If you visit the Dr Pepper Museum in downtown Waco, you probably think you’ll just learn about the soda. But according to museum staff, there is also a spooky side, and you can see it in one of their ghost tours.
Rachel Moore is the educational experience manager, and she said over the last few decades the building has been a museum, staff have shared plenty of supernatural experiences. They started documenting the experiences about five years ago.
Moore said the experiences have often happened during the day, staff have seen and heard faces and footsteps, they’ve seen cans falling from secured museum shelves and lights flickering.
Moore said she’s a bit of a skeptic, but even she has experienced some things she just can’t explain. She said the ghost tours are chance for people to see what they can find.
“It’s less of a ghost story and more of a paranormal investigation,” Moore said.
“We want our guests to be the investigators, we provide them with different tools to look for ghosts themselves, or look for this paranormal activity themselves.”
Moore said the tours are usually small groups, with just two tour guides.
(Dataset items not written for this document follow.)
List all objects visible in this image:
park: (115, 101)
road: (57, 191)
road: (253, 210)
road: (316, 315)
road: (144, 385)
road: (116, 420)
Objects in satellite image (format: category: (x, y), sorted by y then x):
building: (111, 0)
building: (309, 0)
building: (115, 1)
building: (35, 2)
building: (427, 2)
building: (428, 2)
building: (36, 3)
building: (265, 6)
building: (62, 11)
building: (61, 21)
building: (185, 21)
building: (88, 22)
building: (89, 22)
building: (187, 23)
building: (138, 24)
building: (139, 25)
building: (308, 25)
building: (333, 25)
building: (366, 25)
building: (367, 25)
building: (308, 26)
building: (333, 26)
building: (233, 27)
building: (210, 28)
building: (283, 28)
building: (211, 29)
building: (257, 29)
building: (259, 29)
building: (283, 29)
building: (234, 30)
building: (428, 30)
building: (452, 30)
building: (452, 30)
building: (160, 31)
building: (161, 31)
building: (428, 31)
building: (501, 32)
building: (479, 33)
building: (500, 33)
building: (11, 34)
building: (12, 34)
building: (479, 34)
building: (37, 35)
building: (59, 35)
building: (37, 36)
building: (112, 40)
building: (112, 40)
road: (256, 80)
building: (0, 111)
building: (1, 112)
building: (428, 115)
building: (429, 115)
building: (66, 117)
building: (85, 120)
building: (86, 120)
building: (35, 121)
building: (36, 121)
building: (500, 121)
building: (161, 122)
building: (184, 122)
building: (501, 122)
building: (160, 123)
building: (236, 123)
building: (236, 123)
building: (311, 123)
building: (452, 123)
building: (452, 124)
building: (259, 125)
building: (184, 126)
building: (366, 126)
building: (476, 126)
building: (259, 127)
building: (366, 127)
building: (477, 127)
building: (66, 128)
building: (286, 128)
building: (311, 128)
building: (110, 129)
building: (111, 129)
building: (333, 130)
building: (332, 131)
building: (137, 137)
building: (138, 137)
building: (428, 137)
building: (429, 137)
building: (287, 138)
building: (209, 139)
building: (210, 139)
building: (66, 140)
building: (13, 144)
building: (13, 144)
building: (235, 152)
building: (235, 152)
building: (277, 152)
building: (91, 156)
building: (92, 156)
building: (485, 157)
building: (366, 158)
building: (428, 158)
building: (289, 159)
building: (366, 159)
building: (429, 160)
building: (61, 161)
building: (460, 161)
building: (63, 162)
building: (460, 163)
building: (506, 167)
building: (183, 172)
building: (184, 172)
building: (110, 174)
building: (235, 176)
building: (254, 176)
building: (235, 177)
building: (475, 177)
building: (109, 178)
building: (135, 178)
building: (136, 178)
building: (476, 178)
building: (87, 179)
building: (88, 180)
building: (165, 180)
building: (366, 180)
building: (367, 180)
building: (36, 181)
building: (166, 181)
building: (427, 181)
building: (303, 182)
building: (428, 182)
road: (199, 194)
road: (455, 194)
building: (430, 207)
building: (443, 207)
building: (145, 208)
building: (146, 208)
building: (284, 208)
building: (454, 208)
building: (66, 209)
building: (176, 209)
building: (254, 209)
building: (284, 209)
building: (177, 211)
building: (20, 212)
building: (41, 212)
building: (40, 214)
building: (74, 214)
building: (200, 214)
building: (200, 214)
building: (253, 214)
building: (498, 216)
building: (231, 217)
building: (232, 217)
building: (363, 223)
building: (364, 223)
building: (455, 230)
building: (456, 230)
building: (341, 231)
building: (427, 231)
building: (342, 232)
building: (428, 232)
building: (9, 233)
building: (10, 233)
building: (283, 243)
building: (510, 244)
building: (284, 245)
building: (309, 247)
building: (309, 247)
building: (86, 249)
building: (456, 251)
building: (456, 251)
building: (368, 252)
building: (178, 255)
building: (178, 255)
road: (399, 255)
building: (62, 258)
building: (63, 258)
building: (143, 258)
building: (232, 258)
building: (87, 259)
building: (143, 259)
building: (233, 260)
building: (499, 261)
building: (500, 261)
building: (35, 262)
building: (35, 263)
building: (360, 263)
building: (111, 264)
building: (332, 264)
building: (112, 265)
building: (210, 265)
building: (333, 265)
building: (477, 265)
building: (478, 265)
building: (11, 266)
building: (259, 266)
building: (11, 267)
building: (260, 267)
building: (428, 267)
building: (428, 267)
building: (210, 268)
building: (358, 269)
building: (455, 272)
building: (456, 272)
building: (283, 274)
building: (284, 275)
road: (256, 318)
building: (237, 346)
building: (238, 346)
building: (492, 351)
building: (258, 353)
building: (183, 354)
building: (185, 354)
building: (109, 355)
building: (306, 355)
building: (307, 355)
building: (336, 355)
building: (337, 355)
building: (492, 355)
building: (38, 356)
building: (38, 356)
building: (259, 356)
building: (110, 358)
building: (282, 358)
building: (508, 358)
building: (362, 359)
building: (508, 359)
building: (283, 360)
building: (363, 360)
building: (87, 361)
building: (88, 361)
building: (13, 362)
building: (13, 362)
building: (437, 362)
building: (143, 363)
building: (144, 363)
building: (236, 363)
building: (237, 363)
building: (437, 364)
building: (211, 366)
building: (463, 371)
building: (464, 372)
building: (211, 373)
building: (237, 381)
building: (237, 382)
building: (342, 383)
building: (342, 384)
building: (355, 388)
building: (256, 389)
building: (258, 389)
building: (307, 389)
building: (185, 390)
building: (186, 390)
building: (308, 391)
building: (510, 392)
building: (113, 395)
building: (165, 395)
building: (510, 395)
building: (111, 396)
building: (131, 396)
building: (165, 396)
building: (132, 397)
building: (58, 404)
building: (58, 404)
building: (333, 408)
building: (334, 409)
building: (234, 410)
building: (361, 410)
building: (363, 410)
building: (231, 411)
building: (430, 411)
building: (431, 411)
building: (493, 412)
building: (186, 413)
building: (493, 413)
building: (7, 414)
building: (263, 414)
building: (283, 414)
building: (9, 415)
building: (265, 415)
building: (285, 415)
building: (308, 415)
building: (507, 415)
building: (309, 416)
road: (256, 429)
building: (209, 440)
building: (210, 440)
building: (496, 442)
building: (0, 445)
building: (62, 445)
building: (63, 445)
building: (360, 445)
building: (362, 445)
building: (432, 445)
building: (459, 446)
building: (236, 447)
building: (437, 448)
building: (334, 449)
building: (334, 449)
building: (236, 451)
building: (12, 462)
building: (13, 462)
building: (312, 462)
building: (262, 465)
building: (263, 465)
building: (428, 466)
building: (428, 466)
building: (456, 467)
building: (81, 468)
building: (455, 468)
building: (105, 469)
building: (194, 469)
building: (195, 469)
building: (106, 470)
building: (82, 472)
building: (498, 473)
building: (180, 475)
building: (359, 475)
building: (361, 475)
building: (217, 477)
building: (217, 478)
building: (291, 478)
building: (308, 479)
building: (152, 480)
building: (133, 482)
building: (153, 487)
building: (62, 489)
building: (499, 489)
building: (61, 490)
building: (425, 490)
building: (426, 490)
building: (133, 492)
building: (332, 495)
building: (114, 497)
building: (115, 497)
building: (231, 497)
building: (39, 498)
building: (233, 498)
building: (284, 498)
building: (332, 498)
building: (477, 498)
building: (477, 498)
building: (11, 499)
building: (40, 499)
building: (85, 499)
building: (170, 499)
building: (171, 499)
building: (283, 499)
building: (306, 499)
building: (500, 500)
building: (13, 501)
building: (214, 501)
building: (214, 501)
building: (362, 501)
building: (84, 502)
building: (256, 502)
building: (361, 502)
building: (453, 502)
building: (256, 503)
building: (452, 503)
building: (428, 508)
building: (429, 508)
They happen at night, and they turn the lights and most of the power off so people get the full experience.
Moore said they never know who or what people will experience, but a lot of activity has happened around the truck in the courtyard. Moore said that spirit is nicknamed Shorty, and she said he was killed moving trucks during the Waco tornado in 1953.
But not everything people experience is necessarily a spirit. Moore said they also believe they’ve seen orbs, and some experiences are probably connected to objects in the museum.
“As a museum, we collect a lot of different things from Dr. Pepper and soft drink history, Waco history,” Moore said.
“And because of that, we have objects that were important to a lot of people, and a many times, people believe that something can be imprinted on that object, not necessarily the building.”
Moore said they don’t believe anything dark can be found within their walls.
“There’s a good chance that throughout history, people were working in this factory, walking down that hallway and turning the corner thousands of times a day, and it left an imprint on the space,” Moore said.
“So it’s not necessarily an entity to interact with, it’s just a recording in that area.”
Moore said they’ve typically done a lot of these tours around Halloween, but they’re offering another one Saturday night. The tours will be offered usually about twice a month and you can find availability on the Dr Pepper website.